Campaign hunts Saddam loyalists

? U.S. troops and Iraqi police backed by tanks, artillery and aircraft on Tuesday hunted down paramilitary groups loyal to Saddam Hussein along the Tigris River about 50 miles north of Baghdad in one of the largest U.S. military operations since the fall of Saddam’s regime.

There was no information on casualties on either side.

A statement from U.S. Central Command, which oversees the U.S. occupation of Iraq, said 397 suspects and “numerous weapons systems and ammunition” had been seized since Operation Peninsula Strike began early Monday.

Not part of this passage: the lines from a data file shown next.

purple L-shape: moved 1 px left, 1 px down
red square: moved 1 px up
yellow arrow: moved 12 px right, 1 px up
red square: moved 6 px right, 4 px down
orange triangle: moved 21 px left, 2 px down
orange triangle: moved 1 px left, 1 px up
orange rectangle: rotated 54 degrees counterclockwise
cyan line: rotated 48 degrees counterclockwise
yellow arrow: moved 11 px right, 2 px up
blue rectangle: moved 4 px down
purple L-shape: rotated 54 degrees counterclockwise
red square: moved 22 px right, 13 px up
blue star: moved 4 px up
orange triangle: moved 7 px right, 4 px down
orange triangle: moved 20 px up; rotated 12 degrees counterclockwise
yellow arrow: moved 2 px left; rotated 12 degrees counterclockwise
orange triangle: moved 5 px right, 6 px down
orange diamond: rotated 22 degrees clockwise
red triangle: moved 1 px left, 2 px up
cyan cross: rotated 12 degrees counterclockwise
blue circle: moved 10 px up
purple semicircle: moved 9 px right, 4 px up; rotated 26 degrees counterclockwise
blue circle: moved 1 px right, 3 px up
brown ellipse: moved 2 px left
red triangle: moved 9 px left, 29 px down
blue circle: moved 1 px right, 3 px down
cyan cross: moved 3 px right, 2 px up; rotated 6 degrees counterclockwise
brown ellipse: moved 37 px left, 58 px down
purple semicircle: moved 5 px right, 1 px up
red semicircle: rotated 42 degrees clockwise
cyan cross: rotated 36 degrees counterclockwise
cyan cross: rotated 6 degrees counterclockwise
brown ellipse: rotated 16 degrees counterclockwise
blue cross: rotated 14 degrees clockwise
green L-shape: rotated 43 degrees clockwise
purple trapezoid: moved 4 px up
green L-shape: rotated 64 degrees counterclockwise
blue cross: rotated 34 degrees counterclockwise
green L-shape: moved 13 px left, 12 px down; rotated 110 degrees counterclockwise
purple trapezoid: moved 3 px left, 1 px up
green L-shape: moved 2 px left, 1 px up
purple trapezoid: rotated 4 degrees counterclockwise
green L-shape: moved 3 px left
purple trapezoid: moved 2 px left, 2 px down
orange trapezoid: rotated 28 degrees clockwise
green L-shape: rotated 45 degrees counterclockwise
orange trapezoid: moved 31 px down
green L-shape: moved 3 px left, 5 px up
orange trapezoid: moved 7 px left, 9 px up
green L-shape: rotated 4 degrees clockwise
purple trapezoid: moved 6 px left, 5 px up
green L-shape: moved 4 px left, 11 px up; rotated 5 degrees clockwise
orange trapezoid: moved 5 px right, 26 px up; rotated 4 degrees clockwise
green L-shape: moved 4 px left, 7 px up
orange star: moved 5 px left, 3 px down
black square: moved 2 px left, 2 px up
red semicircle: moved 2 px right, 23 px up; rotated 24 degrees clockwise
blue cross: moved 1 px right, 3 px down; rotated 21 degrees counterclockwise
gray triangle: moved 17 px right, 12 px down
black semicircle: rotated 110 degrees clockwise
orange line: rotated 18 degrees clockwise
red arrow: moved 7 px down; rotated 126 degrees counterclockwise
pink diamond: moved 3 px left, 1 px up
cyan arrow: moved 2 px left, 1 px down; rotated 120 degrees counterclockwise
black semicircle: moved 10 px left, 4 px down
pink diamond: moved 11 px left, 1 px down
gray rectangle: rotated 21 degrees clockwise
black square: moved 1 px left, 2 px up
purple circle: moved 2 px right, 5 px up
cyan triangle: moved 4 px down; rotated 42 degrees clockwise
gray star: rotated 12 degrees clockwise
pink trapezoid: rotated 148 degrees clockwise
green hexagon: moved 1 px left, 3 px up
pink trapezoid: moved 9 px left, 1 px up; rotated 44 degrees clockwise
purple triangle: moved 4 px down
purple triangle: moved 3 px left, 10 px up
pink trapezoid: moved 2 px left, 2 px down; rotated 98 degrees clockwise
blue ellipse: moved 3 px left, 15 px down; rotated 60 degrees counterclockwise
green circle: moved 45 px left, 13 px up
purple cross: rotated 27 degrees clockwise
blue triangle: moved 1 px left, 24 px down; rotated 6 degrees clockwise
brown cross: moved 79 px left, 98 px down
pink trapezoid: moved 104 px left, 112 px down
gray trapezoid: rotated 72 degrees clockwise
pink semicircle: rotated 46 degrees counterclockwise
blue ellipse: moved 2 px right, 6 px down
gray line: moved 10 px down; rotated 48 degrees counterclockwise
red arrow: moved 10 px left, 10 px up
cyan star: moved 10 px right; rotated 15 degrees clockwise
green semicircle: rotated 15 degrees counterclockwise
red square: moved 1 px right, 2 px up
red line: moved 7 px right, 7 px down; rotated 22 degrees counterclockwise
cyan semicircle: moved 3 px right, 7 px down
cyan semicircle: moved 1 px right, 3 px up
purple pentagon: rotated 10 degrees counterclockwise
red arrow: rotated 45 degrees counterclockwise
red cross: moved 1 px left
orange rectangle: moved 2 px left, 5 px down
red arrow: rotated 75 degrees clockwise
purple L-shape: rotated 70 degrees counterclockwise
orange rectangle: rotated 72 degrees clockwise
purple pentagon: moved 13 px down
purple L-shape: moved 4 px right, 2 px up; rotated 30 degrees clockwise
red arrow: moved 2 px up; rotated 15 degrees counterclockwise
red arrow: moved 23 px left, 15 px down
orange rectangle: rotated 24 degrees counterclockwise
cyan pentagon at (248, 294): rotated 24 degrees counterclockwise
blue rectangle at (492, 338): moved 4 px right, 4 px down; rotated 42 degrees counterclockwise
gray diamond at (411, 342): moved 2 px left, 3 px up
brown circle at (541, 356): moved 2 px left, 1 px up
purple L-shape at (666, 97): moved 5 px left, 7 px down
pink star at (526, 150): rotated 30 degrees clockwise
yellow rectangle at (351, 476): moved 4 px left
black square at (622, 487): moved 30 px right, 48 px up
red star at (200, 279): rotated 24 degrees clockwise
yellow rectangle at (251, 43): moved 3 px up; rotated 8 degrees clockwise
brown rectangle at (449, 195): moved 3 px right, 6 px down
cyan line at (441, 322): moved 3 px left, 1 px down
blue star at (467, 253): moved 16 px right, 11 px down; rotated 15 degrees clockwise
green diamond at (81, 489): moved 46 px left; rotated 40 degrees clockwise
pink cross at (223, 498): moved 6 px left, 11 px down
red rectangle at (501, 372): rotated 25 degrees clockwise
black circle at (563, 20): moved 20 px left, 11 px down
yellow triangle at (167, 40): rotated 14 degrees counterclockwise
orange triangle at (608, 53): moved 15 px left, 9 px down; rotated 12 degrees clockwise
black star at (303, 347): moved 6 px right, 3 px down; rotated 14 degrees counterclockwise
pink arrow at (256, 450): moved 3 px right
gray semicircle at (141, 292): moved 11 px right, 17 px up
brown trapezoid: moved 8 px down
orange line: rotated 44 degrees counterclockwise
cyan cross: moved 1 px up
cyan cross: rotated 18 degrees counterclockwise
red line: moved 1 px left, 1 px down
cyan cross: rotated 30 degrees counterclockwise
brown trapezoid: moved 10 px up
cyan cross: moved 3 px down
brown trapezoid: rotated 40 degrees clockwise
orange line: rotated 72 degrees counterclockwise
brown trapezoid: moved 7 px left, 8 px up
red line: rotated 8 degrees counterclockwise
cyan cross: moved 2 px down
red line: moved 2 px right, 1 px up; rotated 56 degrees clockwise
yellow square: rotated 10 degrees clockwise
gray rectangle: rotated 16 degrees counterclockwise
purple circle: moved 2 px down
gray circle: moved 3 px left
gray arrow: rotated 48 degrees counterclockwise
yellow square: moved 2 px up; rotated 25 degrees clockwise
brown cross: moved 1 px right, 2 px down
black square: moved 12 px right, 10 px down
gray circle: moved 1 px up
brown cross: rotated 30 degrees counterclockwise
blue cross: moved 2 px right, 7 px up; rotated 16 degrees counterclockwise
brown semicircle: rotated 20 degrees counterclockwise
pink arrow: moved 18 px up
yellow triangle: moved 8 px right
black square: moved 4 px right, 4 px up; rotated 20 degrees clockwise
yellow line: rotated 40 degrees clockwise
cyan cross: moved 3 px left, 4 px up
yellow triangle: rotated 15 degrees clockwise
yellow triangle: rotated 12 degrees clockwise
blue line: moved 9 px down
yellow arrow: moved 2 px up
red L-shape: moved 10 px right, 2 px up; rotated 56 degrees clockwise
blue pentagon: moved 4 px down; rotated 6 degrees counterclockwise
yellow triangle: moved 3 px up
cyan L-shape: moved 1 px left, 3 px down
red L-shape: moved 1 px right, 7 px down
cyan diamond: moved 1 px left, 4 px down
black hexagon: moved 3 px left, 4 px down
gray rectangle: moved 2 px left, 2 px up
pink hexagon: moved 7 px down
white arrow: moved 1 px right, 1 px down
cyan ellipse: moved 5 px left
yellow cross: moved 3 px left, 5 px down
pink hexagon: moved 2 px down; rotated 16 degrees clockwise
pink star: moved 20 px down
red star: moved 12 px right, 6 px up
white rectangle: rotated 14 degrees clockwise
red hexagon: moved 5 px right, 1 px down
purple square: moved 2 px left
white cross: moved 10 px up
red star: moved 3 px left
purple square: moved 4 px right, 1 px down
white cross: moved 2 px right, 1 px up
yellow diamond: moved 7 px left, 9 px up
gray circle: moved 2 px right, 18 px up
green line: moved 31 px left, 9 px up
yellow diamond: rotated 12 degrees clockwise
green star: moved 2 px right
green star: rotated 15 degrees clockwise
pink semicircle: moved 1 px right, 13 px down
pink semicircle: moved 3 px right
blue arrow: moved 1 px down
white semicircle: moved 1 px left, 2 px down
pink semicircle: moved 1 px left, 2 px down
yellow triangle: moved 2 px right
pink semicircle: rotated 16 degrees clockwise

The operation on a peninsula of the Tigris River northeast of the city of Balad appeared to signal a determined effort by the U.S. military to stamp out attacks by suspected Saddam loyalists that have undermined reconstruction efforts and claimed the lives of 11 U.S. soldiers in Iraq in the past two weeks.

The latest attack occurred on Tuesday when two assailants fired rocket-propelled grenades at paratroopers from the 82nd Airborne Division manning a weapons collection point in southwest Baghdad.

Central Command said one paratrooper was killed and a second was in critical condition.

Central Command said Operation Peninsula Strike was aimed at “eradicating Baath Party loyalists, paramilitary groups and other subversive elements.”

Because the operation was continuing, Central Command withheld the number of U.S. troops and Iraqi police involved, the name of the peninsula where the operation was taking place and the U.S. units involved.